Reply with one number, the count of lines below that contain the string "laravel".
━━━━
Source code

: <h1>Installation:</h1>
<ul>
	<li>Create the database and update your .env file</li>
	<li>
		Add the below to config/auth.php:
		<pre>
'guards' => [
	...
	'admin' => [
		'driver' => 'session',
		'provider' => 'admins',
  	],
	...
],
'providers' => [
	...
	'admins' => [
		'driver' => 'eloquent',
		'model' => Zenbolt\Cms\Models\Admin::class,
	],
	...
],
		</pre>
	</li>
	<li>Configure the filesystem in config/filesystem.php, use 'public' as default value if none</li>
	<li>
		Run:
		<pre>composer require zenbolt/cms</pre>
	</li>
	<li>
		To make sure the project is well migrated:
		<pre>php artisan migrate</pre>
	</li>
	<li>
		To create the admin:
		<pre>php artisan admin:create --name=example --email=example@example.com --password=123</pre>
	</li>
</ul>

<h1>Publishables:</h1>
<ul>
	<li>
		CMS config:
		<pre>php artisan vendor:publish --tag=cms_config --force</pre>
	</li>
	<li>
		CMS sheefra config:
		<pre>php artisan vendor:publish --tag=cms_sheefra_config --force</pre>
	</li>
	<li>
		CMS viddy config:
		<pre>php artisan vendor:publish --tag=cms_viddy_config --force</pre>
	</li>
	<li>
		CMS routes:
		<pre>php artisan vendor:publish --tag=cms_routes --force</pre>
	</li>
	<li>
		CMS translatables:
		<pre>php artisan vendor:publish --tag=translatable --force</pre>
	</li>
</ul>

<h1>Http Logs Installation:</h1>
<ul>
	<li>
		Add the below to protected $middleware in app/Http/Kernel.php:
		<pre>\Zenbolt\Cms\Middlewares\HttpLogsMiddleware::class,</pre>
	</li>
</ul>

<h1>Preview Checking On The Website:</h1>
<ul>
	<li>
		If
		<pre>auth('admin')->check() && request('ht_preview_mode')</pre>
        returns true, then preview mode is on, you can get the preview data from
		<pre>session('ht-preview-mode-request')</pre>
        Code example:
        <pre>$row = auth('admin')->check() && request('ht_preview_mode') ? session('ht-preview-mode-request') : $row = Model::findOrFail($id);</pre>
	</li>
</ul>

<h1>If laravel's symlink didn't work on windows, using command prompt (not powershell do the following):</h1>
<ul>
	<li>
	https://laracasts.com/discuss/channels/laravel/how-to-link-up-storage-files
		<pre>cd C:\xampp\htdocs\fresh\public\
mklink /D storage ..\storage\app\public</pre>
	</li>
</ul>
━━━━
• [Answer to this exercise]: 2